Telusuri Materi:
(A) Menurut teks tentang masa kecil Kartini, oleh siapa Kartini dibesarkan setelah dipisah dari ibu kandungnya?
(B) Terjemahkan kalimat "Gadis cilik seperti Kartini pun harus belajar menerima diskriminasi secara legawa." dari teks tentang masa kecil Kartini ke dalam bahasa Inggris.
(C) Lanjutkan teks tentang masa kecil Kartini mulai dari kalimat terakhirnya.

Teks yang Ditampilkan:
--

Minggu, 11 April 2010

Dan Kartini pun Ikut Terjerat

KARTINI yang tinggal dalam keluarga poligami dibelenggu adat feodal terpaksa harus bertumbuh di tengah-tengah kecemburuan. Ya, kecemburuan istri tua pada selirnya atau sebaliknya, lebih mirip drama cinta segitiga layaknya kisah di sinetron masa kini. Gadis cilik seperti Kartini pun harus belajar menerima diskriminasi secara legawa.
Feodalisme saat itu yang mengajarkan begitu kuatnya perbedaan antara "rumah utama" dengan "rumah luar" tentu bukan hanya sebatas perkara jarak tempat Kartini kecil bermain dan berlari dari satu ruangan ke ruangan yang lain di dalam rumah ayahnya. Namun jarak itu telah bermakna mendalam, yaitu sebagai pembatas yang diciptakan oleh nenek moyangnya. Mau tak mau Kartini kecil harus 'manut' aturan main ini. Kartini pun rela dipisah dari ibu kandungnya dan dibesarkan ayah bersama ibu tirinya.

--

Informasi Tercatat:
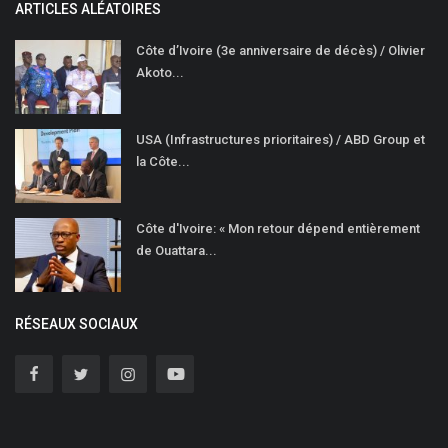
ARTICLES ALÉATOIRES
Côte d’Ivoire (3e anniversaire de décès) / Olivier
Akoto...
USA (Infrastructures prioritaires) / ABD Group et
la Côte...
Côte d'Ivoire: « Mon retour dépend entièrement
de Ouattara...
RÉSEAUX SOCIAUX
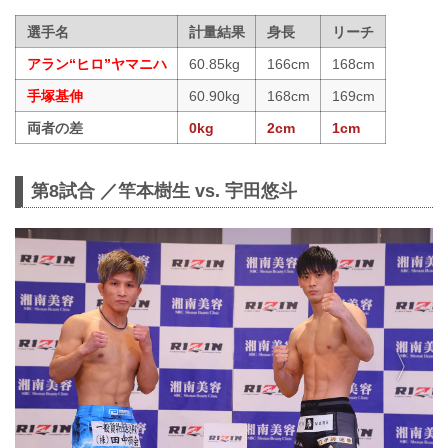
選手名
計量結果
身長
リーチ
アラン“ヒロ”ヤマニハ
60.85kg
166cm
168cm
手塚基伸
60.90kg
168cm
169cm
両者の差
0kg
2cm
1cm
第8試合 ／竿本樹生 vs. 宇田悠斗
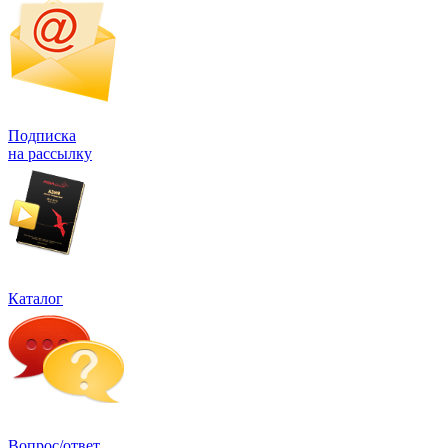
Подписка
на рассылку
Каталог
Вопрос/ответ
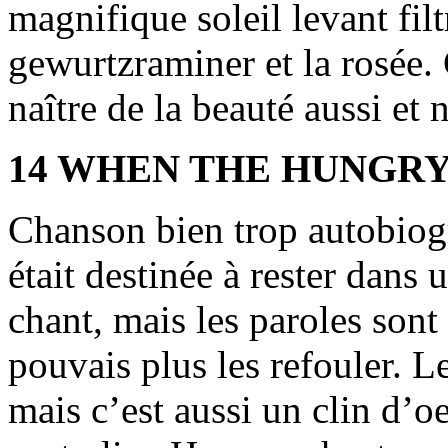
magnifique soleil levant filt
gewurtzraminer et la rosée.
naître de la beauté aussi et 
14 WHEN THE HUNGRY 
Chanson bien trop autobiogr
était destinée à rester dans 
chant, mais les paroles sont
pouvais plus les refouler. Le 
mais c’est aussi un clin d’o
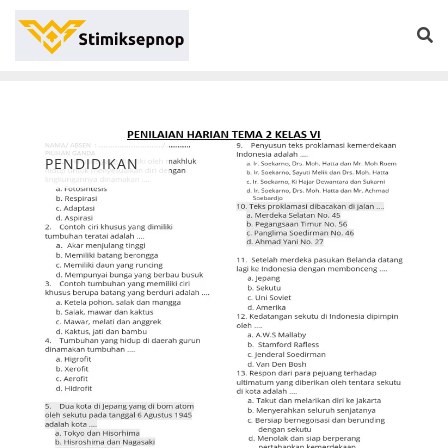
PENDIDIKAN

--

Jawaban Tertulis Anda:
(A) Kartini dibesarkan oleh ayahnya bersama ibu tirinya.

(B) A little girl like Kartini also had to learn to accept discrimination with grace.

(C)
Apakah kerelaan Kartini terpisah dari ibunya lantaran Kartini begitu menghormati dan mencintai ayahnya? Dalam bukunya "Panggil Aku Kartini Saja", Pram menulis: "Orang yang tidak mungkin mau menyakiti hati ayahnya, sengaja atau tidak sengaja, tentulah tidak akan mengiklankan diri sebagai anak selir ataupun anak istri kesekian kepada orang lain, karena bagaimanapun garang ia membela ibunya, sebenarnya ia tidak lain daripada melawan ayahnya sendiri."
Benci sang ayah
Kecintaan sekaligus kebencian pada ayahnya yang berpoligami membawa Kartini pada pilihan akhir. Ya, ironis, ketidaksetujuannya terhadap poligami ayahnya malah membawa Kartini harus pula ikut-ikutan terjerat poligami. Keterpaksaan Kartini dipoligami mungkin sebagai penunjukan rasa hormat dan sayangnya yang teramat besar pada Ngasirah, ibu kandungnya.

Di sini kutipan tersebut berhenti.